12/08/2026
Aujourd'hui, l'État lance son vaste plan d'aide pour les agriculteurs (on a reçu un petit mail).
Celui-ci consiste à verser une aide pour compenser la hausse du coût des engrais azotés.
Le problème, c'est que ces engrais chimiques ne sont pas anodins.
Leur fabrication nécessite de synthétiser des molécules à environ 500 °C et sous une pression pouvant atteindre plusieurs centaines de bars. Ce procédé est extrêmement énergivore et repose encore très largement sur les énergies fossiles (99%).
La France ne produit qu'environ 30 % de ses besoins en engrais azotés. Le reste est importé d'Europe et de pays tiers.
Nous créons donc une dépendance à une industrie très énergivore, mais également à des chaînes d'approvisionnement internationales sur lesquelles nous avons peu de contrôle.
Et ce n'est pas sans conséquences environnementales.
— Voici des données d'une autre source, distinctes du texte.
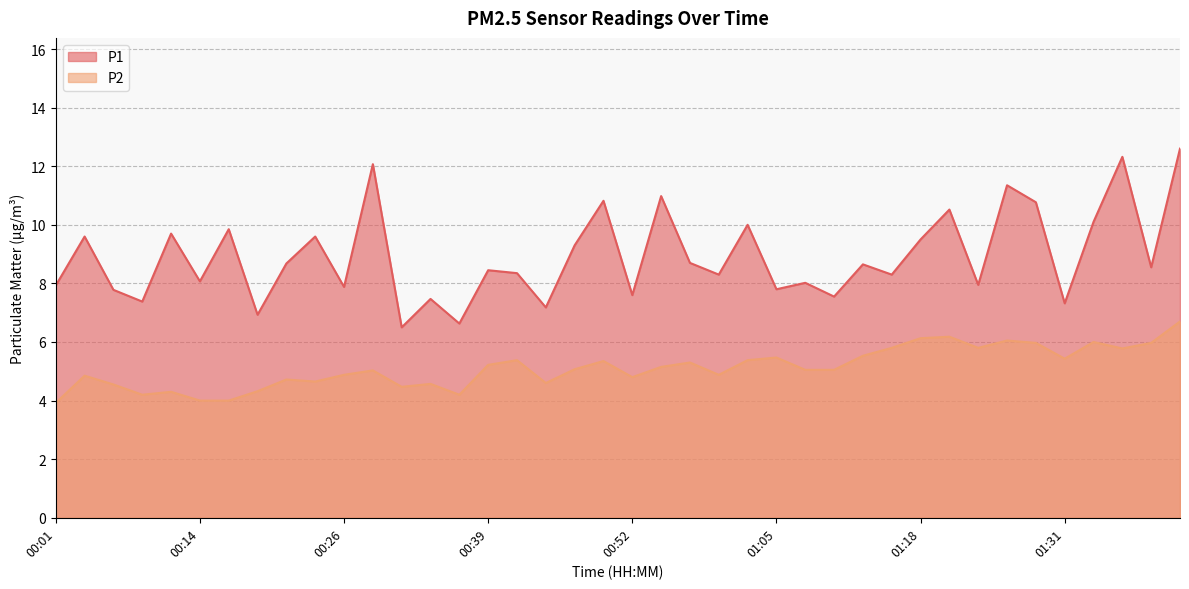

Count the number of data series in this chart.

2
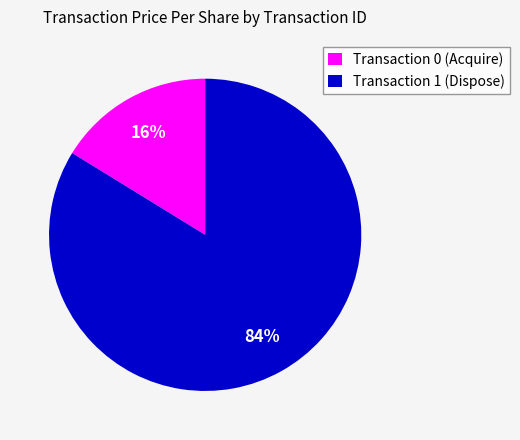

Between Transaction 0 (Acquire) and Transaction 1 (Dispose), which is larger?

Transaction 1 (Dispose)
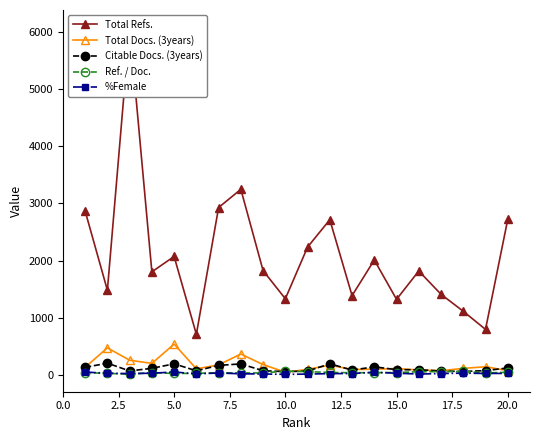

True or false: %Female has more than 0 points higher than both neighbors.

True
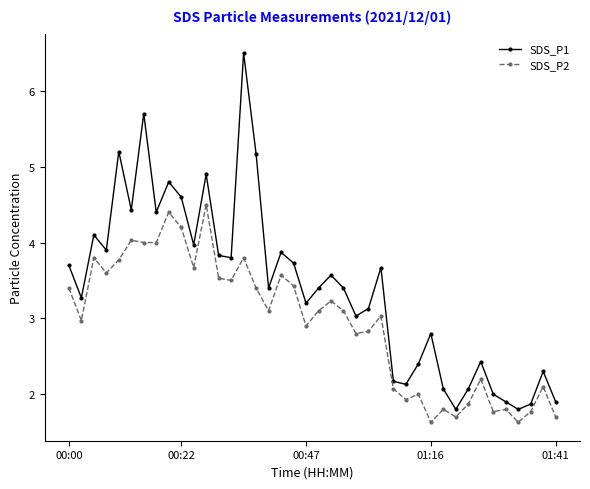

What is the average value of the SDS_P1 series?

3.4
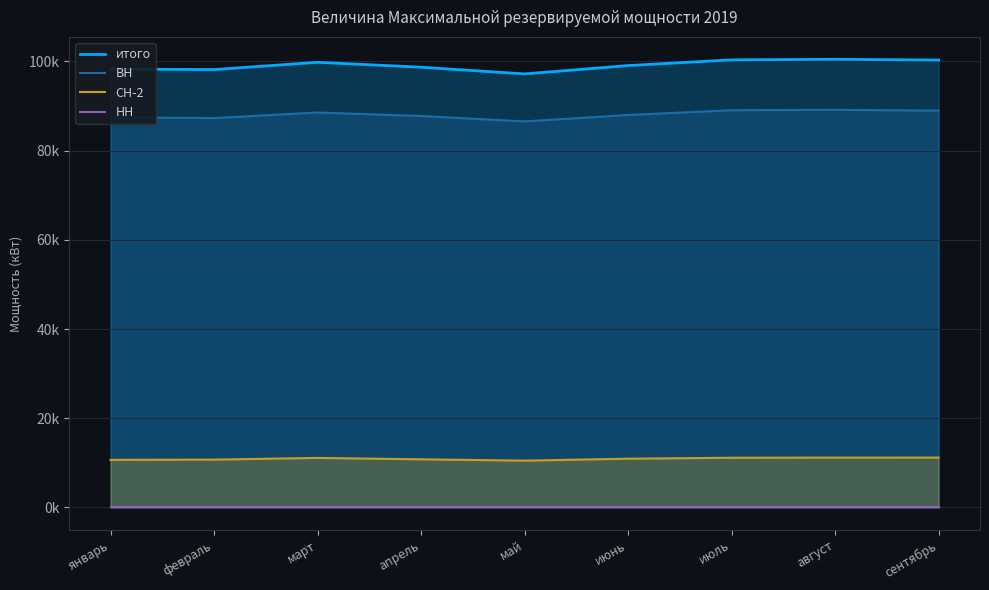

True or false: СН-2 and НН cross at least once.

False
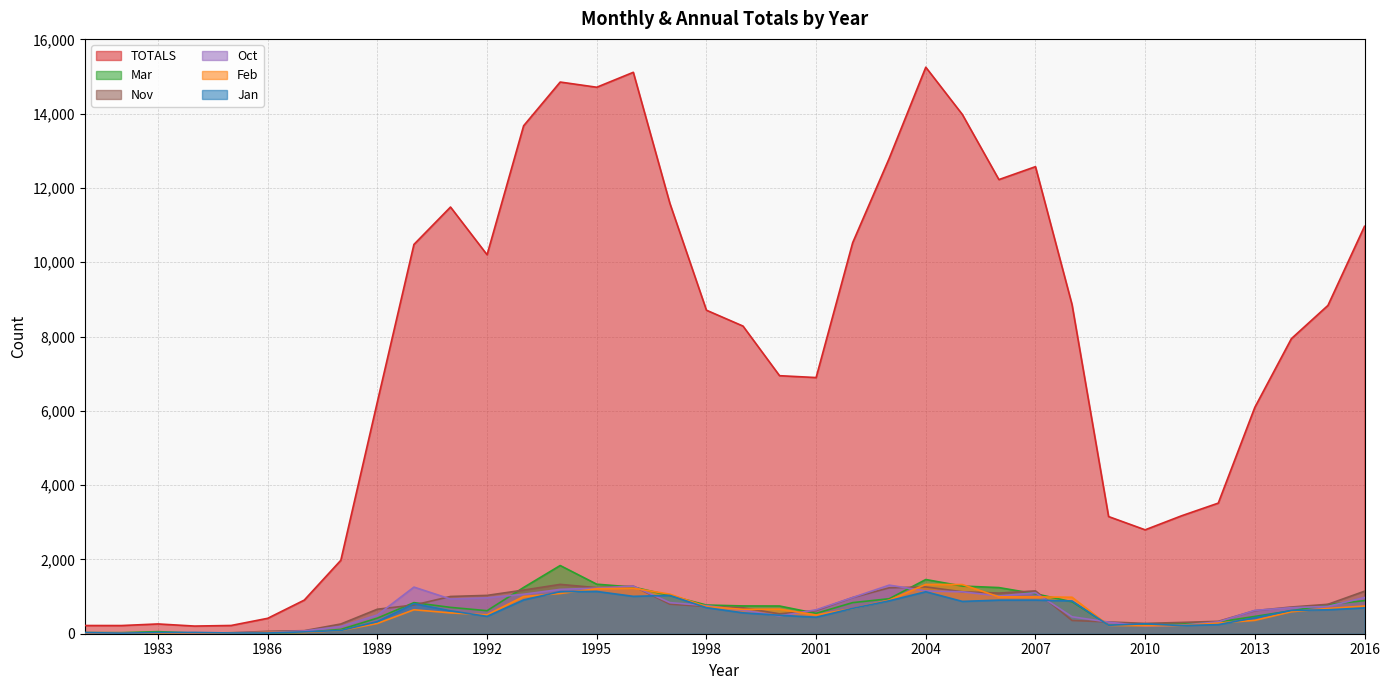

How many data points does each series have?

36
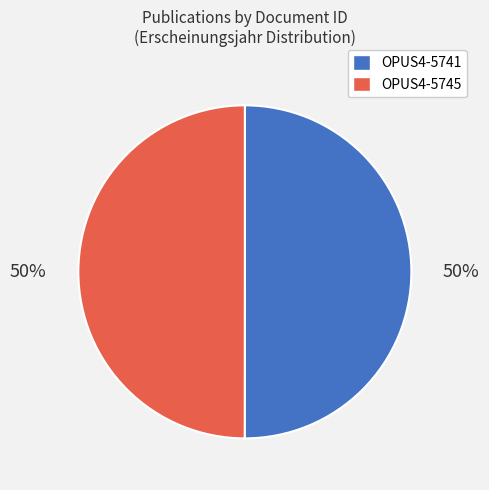

What is the ratio of the value at OPUS4-5741 to the value at OPUS4-5745?

1.0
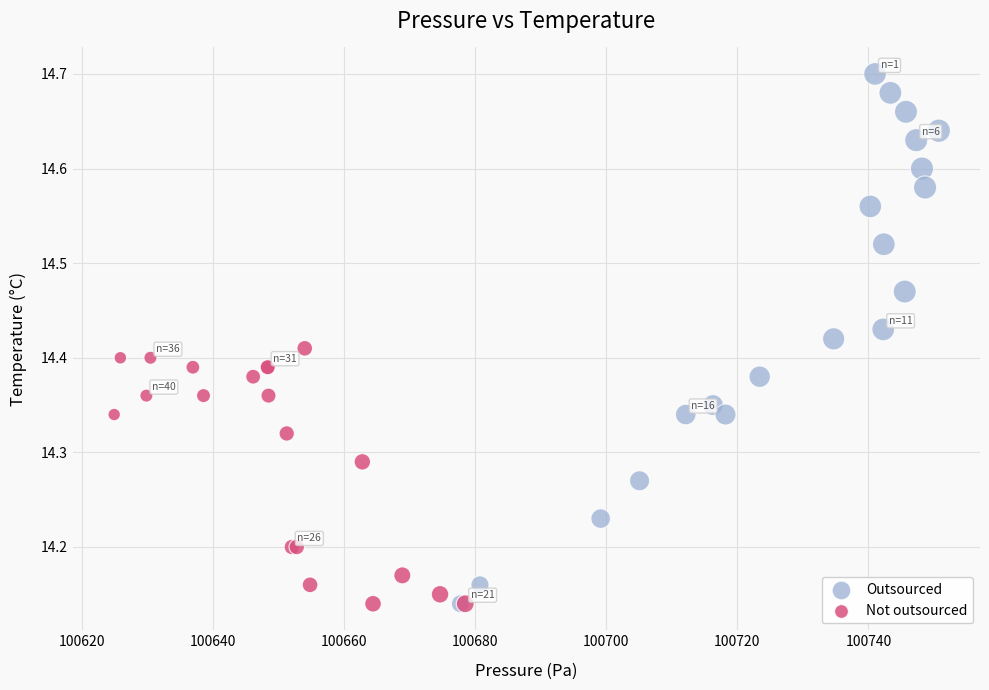

What are all the series names shown in the legend?

Outsourced, Not outsourced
Une partie de l'azote apporté aux cultures n'est pas absorbée par les plantes. Cet excédent peut alors se retrouver dans l'environnement.
Dans l'eau, il peut notamment se transformer en nitrates et contribuer au lessivage des sols ainsi qu'à la pollution des nappes phréatiques et des cours d'eau.
Dans l'atmosphère, les engrais azotés contribuent également aux émissions de gaz à effet de serre, aussi bien lors de leur fabrication que lors de leur utilisation.
Bref, on hallucine de voir que, dans la crise que nous vivons: une sécheresse importante doublée d'épisodes de canicule de plus en plus fréquents et intenses, la réponse du gouvernement consiste notamment à aider financièrement à l'achat d'un produit dont la fabrication est extrêmement énergivore, polluante et qui contribue lui-même au problème climatique.
Et surtout, cette aide ne bénéficie pas aux systèmes qui ont justement fait le choix de se passer des engrais azotés de synthèse.
L'agriculture biologique est exclue de ce dispositif, puisque les engrais minéraux azotés de synthèse ne font pas partie de son cahier des charges.
C'est pour le moins paradoxal.
D'un côté, on nous parle de souveraineté alimentaire, de transition écologique et d'adaptation au changement climatique.
De l'autre, on continue à soutenir financièrement un modèle agricole dépendant d'intrants industriels, d'énergies fossiles et d'importations.
Pourquoi ne pas utiliser davantage l'argent public pour aider les agriculteurs à réduire cette dépendance ?
Pourquoi ne pas accompagner ceux qui cherchent à produire avec moins d'engrais de synthèse, moins d'énergie fossile et davantage d'autonomie ?
Pourquoi ne pas investir dans les sols, les rotations, les légumineuses, la matière organique, la biodiversité et les pratiques qui permettent de réduire naturellement les besoins en intrants ?
Le problème n'est évidemment pas l'agriculteur qui achète de l'engrais.
Mais aider les agriculteurs ne devrait pas signifier simplement leur permettre de continuer à dépendre du même système.
Le gouvernement choisit l'agrobusiness, abandonne ses petits paysans et sacrifie l'environnement.
Et pendant ce temps, on demande à tout le monde de s'adapter au changement climatique.
Alors jusqu'où irons-nous ?
Combien de temps continuerons-nous à financer les conséquences plutôt que de nous attaquer aux causes ?
Changeons le système, pas le climat.